彼らは現代の二宮金次郎のように、ただ真摯に、愚直に、勉強や研究を頑張っていた。英語のハンデを背負いながら、そんなことはお構いなしに出されるとても消化しきれないほどの量の課題を、毎晩夜遅くまで必死になってこなしていた。週末も祝日もなく研究室で実験をしていた。

もちろん、世の中には類いまれな幸運や才能を持っていて、魔法のように成功を手にした人がいる。そんな人が説く、たとえば「1日15分の勉強で英語がペラペラになった」「株投資で簡単に1億円稼いだ」「週4時間働くだけで夢の暮らしを得た」。そんな安易な話に世間は飛びつく。

目を覚ましてほしい。類いまれな幸運や才能を持っていない僕たち凡人には、そんな宝くじに夢を託すような生き方は決して通用しない。もちろん、彼らから学び取れるコツは存在するだろう。だが結局、僕たちは、レンガを積むがごとく、一歩一歩、地道に、不器用に、目の前にある勉強や、研究や、仕事を頑張るしかないのだ。それは海外に出ようと、日本にとどまろうと、変わりはないのだ。

自分は何のために頑張るのか?

努力は成功のための必要条件。それは誰にだってわかっていることだろう。だが、もっと大きな問題は、どうすれば努力を継続できるのか、である。

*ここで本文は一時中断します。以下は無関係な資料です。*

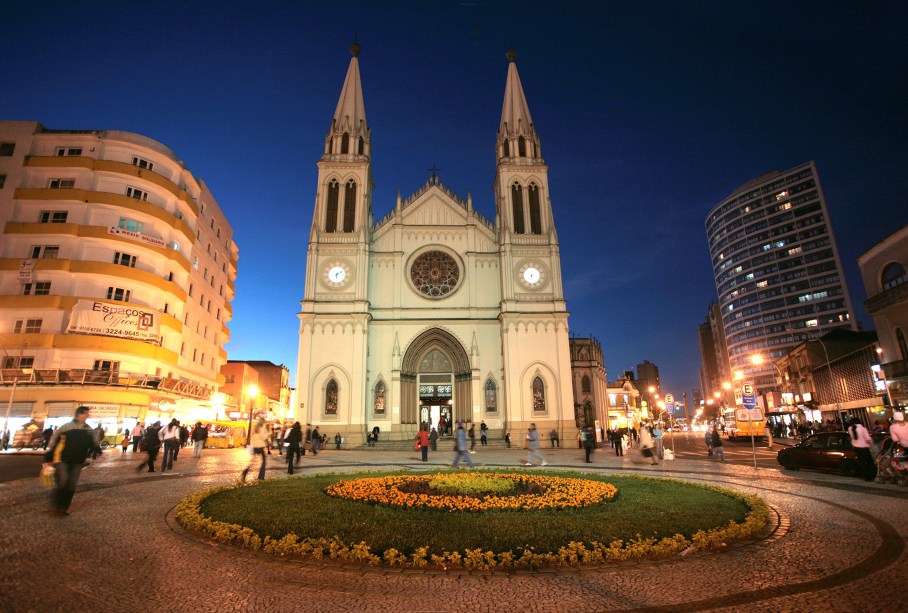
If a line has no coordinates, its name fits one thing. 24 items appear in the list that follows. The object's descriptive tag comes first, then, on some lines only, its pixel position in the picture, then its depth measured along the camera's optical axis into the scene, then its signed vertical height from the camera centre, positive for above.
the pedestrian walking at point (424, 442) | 21.50 -0.51
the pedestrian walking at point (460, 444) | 15.72 -0.46
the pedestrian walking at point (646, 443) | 19.03 -0.65
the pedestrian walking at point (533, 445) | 18.75 -0.63
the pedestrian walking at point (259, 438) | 13.48 -0.15
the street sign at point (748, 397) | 17.69 +1.10
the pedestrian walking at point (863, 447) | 13.76 -0.68
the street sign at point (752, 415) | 17.08 +0.40
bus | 35.81 -0.25
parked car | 14.74 -0.97
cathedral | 34.91 +9.35
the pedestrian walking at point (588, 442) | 20.12 -0.58
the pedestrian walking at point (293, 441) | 16.06 -0.31
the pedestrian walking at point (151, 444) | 15.42 -0.31
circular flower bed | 8.62 -1.30
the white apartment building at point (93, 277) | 29.59 +10.60
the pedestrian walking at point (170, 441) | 16.47 -0.25
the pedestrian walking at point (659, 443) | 21.03 -0.74
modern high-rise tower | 90.88 +31.26
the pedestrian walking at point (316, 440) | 26.05 -0.47
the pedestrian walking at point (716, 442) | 20.41 -0.67
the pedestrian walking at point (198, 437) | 21.72 -0.16
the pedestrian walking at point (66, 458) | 7.90 -0.37
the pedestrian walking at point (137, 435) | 23.66 -0.02
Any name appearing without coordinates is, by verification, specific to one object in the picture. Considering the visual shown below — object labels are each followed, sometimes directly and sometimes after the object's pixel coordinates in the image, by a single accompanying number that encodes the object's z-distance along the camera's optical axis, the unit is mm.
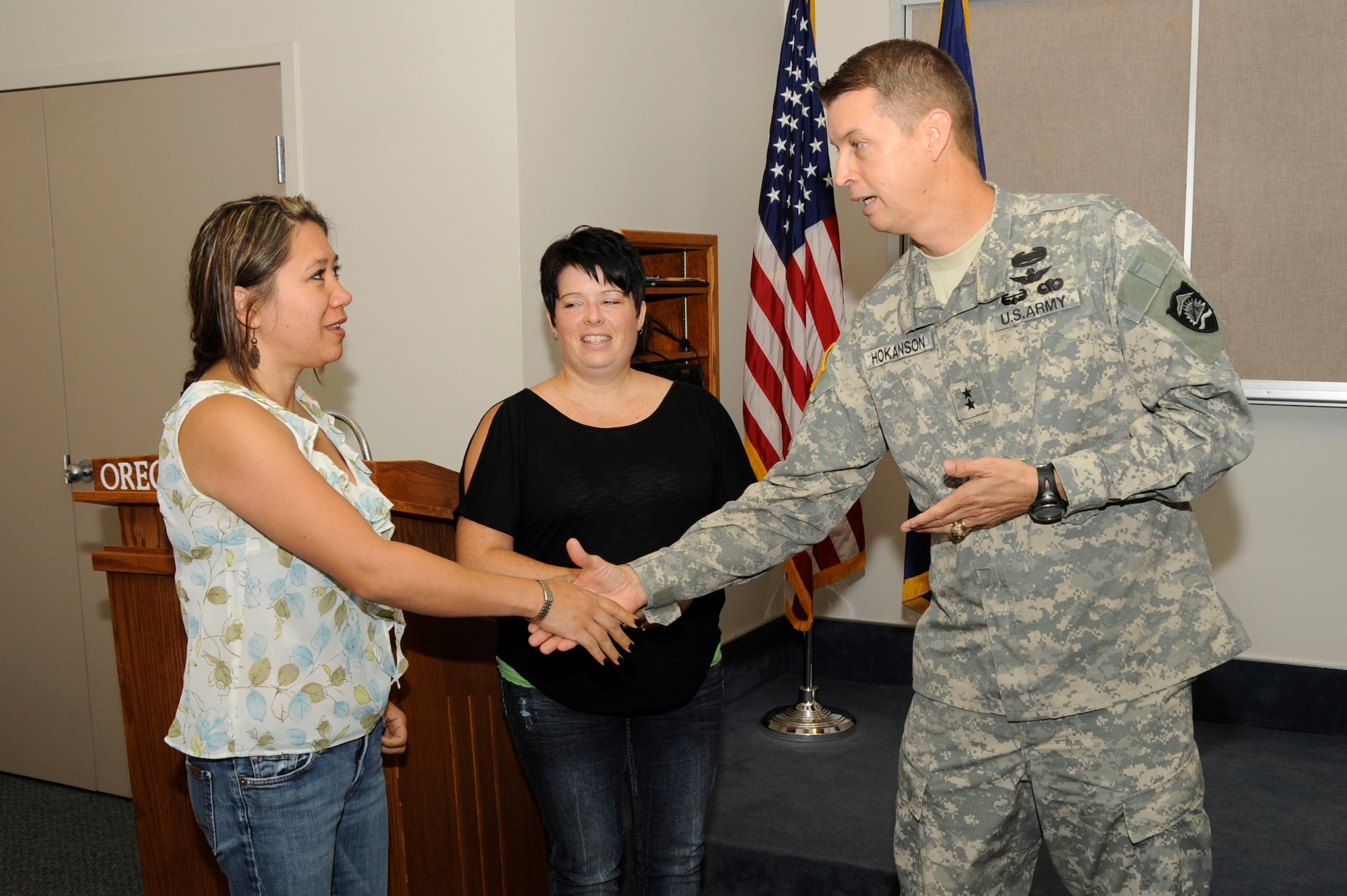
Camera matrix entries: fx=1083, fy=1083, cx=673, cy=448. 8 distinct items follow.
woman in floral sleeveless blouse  1543
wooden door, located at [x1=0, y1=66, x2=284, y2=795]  3510
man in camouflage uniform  1604
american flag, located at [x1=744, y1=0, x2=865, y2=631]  3799
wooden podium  2207
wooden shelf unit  3787
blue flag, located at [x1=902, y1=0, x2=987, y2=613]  3635
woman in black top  2074
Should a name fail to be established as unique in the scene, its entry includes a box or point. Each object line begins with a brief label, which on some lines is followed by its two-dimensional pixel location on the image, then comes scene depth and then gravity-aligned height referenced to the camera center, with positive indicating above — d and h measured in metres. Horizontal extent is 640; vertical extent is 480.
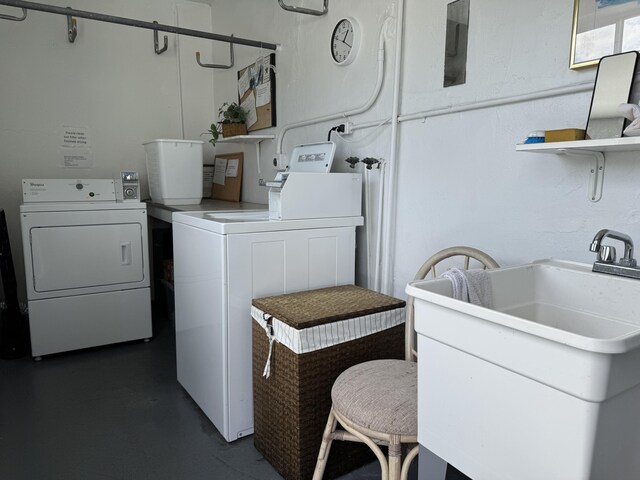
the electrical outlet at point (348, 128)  2.34 +0.22
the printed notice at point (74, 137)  3.47 +0.23
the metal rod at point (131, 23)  2.42 +0.85
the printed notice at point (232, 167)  3.61 +0.02
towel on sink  1.09 -0.28
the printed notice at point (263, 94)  3.06 +0.52
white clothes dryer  2.77 -0.63
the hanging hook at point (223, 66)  3.49 +0.83
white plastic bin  3.21 -0.02
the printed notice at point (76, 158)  3.49 +0.07
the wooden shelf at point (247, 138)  3.05 +0.22
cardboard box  1.21 +0.11
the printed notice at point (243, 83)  3.37 +0.65
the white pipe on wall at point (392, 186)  2.00 -0.07
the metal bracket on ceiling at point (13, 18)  2.56 +0.85
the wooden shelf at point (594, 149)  1.11 +0.07
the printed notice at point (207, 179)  4.04 -0.09
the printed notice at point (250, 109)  3.27 +0.45
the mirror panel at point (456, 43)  1.72 +0.50
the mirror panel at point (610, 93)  1.18 +0.22
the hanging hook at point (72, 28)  3.31 +1.02
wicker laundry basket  1.62 -0.71
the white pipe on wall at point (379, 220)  2.16 -0.24
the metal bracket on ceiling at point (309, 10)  2.31 +0.84
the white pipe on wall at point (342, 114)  2.09 +0.30
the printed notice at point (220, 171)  3.82 -0.02
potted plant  3.27 +0.34
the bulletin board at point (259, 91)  3.03 +0.55
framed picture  1.23 +0.41
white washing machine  1.87 -0.48
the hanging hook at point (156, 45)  3.68 +1.01
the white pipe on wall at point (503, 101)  1.36 +0.25
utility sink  0.74 -0.40
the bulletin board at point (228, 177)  3.58 -0.07
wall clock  2.26 +0.67
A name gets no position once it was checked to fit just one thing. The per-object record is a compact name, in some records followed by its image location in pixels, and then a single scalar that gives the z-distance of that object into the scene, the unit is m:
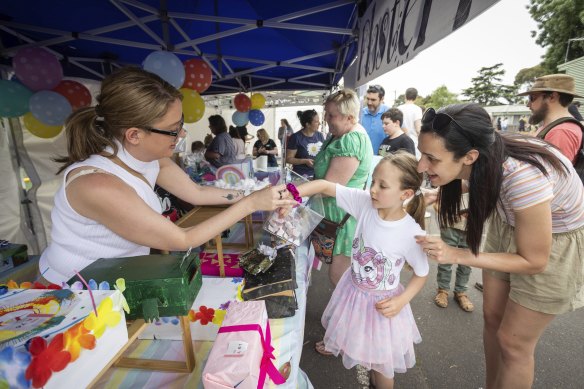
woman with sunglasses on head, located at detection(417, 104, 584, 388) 1.20
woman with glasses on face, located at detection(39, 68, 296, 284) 1.14
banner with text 1.05
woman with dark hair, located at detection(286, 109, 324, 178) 4.87
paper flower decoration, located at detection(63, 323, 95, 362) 0.63
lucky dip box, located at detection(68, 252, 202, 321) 0.93
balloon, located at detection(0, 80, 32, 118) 3.19
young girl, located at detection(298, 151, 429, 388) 1.55
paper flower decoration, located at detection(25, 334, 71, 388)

人間は元来、怠惰な生き物だ。僕も「情報収集」なんぞを自分への言い訳にして、仕事中にネットサーフィンをしてしまうこともある。今回のシリーズで紹介した5人だって、世間では「エリート」だと思われているかもしれないが、酒を飲ませればただの人だ。愚痴もこぼすし、悩みや迷いもあるだろうし、怠惰な面だってある。彼ら、彼女らが心折れず努力を継続できる力は、いったいどこから湧いてきたのだろうか。

それは「夢」だ。「志」と呼んでもいい。「信念」「情熱」や「野心」とも呼ぶことができよう。そんな言葉を使うのが気恥ずかしければ「目標」でもいい。時代や流行が移ろっても、心の中で北極星のごとく動かぬもの。自分はこのために頑張るのだ。自分はこのために生きているのだ。自分はこれを成すまでは死ねないのだ。そういう強烈な思い、心を突き動かす衝動、夢への渇望、それこそが、元来は怠惰な人間に、ひたむきに努力を重ねる力を与えるのだ。 

成相さんには、自分が好きなITを用いて世の役に立ちたいという志があった。
橋本さんには、「松坂よりも先にメジャーリーグに入ってやろう」という目標があった。
櫻井さんには、「子どもたちが犠牲になる不条理な世界を変えたい」という信念があった。
Tさんには、プロダクトデザインへの情熱と、アフリカの文化への深い興味があった。
遠藤さんには、「自らの技術で親友の足を取り戻したい」という夢があった。

それこそが、彼ら、彼女らが言葉の壁で苦しんだときにも心折れず頑張る力を与え、将来に迷ったときにも道標となったのだと思う。もちろん、夢を持てば誰でも成功できるわけでは決してない。だが、それがなくては、何もできない。

草木が太陽を目指して生長するように、人間にも目指すべき夢が必要なのだ。それを持つか、持たないか。それこそが、グローバルうんぬんよりも、はるかに重要で、はるかに本質的なことだと思う。

僕は決して若者が海外を目指す事を否定したいのではない。日本国内で成すべき志があるならば、グローバル人材ブームなんて気にせず、胸を張って日本に残ればいい。海の向こうに夢があるならば、躊躇せずにこの島国を出ればいい。僕が言いいたいのはそういうことだ。